PROVIDED RECORDS:
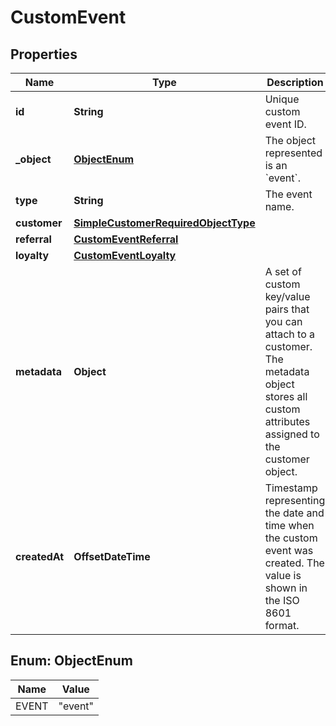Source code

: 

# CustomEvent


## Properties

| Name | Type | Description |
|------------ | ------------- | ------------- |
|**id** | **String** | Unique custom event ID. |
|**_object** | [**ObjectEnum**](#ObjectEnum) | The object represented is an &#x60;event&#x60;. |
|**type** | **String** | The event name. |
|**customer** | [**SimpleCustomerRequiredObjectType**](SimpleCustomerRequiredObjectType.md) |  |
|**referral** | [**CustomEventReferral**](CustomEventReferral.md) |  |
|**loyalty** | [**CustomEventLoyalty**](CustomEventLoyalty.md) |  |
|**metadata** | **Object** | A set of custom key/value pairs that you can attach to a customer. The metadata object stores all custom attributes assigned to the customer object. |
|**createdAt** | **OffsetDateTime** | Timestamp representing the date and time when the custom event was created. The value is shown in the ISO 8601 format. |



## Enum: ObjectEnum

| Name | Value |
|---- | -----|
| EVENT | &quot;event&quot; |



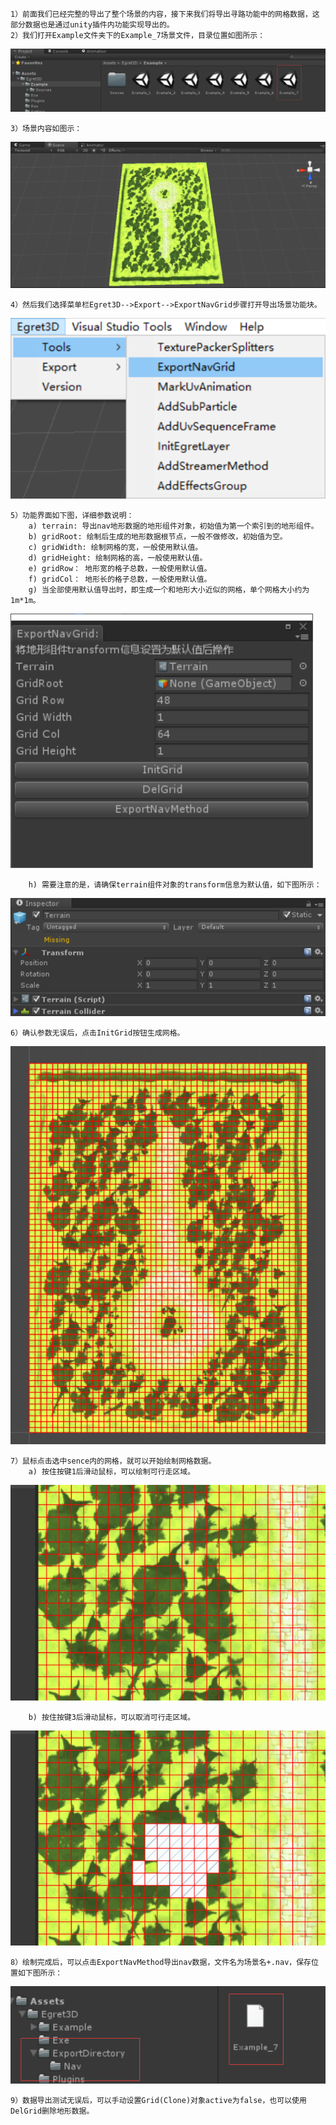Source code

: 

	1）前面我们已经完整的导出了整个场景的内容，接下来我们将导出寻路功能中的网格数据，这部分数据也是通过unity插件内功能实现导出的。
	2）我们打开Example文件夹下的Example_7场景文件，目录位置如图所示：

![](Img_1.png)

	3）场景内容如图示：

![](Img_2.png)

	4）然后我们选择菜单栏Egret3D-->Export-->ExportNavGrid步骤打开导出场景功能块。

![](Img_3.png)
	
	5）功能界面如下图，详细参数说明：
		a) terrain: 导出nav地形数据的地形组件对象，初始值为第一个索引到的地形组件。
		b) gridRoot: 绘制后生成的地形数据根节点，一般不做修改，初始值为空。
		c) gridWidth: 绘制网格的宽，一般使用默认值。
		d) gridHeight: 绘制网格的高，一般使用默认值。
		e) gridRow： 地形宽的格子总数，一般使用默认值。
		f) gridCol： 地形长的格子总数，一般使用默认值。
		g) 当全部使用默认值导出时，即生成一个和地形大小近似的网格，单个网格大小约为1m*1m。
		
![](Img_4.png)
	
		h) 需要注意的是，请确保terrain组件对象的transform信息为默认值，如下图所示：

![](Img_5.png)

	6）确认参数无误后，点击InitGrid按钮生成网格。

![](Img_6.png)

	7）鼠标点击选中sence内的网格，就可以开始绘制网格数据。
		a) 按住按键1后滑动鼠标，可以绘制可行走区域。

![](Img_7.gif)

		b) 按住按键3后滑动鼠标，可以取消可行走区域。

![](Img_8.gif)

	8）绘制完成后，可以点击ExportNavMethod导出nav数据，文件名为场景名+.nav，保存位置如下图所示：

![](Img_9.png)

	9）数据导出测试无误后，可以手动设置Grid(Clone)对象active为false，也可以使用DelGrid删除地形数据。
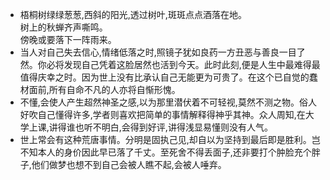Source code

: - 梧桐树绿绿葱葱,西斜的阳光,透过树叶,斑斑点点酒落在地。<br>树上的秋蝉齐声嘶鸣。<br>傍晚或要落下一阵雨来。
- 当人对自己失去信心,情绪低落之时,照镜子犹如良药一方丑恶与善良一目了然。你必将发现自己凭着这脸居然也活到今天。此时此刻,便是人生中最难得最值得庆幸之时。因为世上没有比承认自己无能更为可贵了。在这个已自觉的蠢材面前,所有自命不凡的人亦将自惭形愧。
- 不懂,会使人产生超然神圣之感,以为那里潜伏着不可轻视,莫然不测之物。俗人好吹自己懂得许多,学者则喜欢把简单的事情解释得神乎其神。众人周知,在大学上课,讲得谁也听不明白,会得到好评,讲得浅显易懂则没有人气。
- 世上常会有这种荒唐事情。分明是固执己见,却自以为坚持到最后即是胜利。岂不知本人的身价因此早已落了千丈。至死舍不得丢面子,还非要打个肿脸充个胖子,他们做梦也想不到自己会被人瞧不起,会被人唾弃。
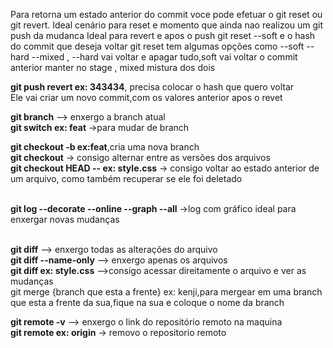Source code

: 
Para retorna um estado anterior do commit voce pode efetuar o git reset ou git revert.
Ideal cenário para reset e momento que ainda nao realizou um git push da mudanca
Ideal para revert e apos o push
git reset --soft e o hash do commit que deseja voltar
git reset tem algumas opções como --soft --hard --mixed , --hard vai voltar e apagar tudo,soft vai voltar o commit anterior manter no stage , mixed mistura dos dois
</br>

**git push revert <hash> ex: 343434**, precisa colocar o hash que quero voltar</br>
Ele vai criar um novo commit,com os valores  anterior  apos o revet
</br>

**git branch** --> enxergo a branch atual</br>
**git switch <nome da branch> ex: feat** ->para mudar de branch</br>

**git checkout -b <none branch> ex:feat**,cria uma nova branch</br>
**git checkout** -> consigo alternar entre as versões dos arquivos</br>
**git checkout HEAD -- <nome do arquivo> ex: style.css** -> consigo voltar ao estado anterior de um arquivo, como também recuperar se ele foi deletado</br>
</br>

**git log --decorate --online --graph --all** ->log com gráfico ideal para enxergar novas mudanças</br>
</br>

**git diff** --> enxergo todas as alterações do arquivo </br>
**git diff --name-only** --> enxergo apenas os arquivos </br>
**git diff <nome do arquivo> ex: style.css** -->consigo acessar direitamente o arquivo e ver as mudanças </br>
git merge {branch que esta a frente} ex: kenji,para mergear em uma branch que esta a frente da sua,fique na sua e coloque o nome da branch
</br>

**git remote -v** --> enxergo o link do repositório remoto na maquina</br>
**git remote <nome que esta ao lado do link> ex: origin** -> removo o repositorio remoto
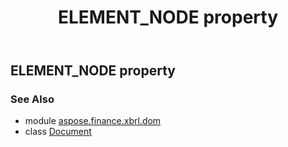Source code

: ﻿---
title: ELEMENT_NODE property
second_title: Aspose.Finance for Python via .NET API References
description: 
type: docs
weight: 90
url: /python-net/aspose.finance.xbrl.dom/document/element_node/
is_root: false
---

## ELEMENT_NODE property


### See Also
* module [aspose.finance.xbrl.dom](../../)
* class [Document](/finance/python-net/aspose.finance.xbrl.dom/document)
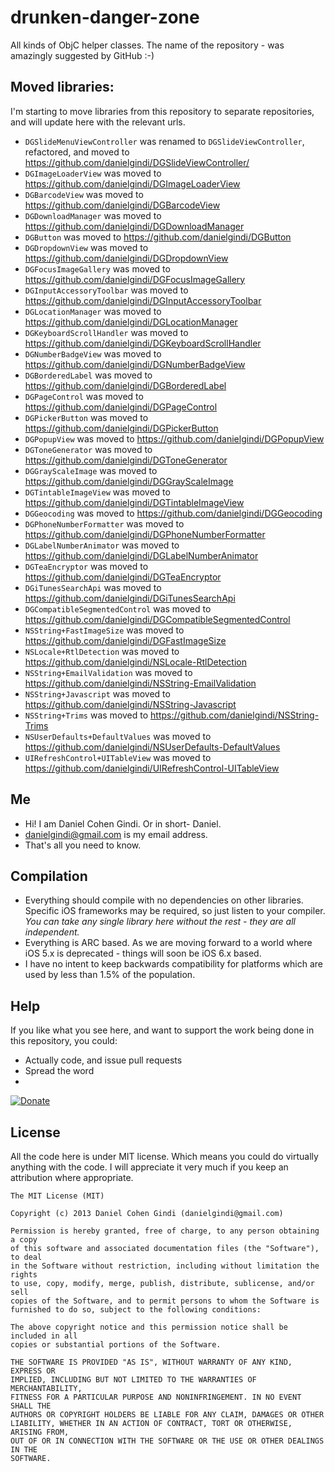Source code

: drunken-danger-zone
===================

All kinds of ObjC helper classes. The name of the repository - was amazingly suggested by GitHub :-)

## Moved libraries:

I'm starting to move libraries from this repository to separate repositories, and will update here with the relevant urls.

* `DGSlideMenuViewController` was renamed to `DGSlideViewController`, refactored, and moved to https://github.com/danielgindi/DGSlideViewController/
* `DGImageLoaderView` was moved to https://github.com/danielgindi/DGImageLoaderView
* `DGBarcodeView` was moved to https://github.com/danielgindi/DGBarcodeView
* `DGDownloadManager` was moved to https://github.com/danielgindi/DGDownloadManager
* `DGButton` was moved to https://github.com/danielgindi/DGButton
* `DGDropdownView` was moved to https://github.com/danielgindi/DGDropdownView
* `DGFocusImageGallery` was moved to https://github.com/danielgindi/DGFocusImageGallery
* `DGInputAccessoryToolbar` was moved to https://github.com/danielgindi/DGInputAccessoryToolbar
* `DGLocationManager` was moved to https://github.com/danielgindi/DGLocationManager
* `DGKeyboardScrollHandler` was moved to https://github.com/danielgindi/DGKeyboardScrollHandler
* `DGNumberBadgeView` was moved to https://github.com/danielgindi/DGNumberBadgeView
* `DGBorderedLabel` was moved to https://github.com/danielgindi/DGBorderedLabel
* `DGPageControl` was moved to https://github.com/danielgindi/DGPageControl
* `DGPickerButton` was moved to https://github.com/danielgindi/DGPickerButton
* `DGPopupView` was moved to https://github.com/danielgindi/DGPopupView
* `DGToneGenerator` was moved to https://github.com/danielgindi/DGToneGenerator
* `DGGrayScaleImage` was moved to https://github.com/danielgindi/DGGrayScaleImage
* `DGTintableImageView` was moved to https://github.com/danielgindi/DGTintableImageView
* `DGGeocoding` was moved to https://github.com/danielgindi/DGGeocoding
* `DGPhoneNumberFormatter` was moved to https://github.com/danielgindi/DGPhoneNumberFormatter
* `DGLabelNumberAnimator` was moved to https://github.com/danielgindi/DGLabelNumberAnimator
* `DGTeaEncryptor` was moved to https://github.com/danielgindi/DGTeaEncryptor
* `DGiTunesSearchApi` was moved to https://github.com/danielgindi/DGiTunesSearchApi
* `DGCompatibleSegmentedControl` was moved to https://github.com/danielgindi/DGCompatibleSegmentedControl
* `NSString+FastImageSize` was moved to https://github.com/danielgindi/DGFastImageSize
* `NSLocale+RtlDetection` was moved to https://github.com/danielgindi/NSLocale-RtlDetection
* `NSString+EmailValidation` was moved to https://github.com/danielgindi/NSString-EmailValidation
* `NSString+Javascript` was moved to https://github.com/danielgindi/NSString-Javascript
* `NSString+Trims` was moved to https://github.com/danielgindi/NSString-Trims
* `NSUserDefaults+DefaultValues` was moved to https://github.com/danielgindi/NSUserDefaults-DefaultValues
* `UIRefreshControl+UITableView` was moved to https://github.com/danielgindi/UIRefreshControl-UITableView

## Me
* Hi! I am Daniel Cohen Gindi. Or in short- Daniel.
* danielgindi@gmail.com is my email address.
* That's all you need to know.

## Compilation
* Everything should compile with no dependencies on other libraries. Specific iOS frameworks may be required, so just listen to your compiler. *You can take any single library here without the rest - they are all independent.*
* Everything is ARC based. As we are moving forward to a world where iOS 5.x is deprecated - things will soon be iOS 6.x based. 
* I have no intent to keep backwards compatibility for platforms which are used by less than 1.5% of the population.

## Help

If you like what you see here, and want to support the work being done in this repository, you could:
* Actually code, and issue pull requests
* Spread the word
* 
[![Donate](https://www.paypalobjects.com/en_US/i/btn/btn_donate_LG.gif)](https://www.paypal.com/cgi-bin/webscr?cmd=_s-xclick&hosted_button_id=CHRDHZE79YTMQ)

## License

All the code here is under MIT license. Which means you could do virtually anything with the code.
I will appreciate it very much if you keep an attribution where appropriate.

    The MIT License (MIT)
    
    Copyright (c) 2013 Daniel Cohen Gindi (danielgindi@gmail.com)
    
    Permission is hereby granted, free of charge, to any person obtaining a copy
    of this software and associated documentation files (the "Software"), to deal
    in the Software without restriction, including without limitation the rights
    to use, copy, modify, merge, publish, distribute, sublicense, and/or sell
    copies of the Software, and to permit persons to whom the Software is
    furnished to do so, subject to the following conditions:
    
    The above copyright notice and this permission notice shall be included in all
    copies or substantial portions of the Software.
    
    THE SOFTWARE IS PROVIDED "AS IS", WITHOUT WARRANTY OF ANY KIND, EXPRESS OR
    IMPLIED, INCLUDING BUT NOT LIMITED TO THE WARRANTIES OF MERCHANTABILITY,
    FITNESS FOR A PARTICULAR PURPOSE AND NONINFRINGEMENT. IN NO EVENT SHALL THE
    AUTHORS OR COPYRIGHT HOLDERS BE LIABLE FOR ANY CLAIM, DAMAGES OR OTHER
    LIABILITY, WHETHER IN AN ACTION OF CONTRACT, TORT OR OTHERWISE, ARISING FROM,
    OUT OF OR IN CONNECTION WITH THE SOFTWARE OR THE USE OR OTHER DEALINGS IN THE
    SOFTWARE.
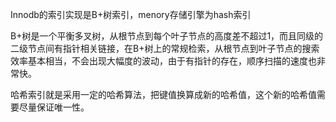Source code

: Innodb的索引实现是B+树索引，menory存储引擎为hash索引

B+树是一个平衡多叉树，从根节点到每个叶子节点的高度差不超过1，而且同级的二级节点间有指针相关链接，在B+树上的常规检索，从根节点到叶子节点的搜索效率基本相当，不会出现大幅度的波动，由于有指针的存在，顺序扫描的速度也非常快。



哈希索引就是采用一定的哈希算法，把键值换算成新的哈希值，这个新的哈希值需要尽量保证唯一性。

EXERCISE OBJECTIVE:
Your answer should be the exact lines above from the one with "my email address." through the one with "are all independent.*", both included, and nothing besides.

WRITTEN ANSWER:
* danielgindi@gmail.com is my email address.
* That's all you need to know.

## Compilation
* Everything should compile with no dependencies on other libraries. Specific iOS frameworks may be required, so just listen to your compiler. *You can take any single library here without the rest - they are all independent.*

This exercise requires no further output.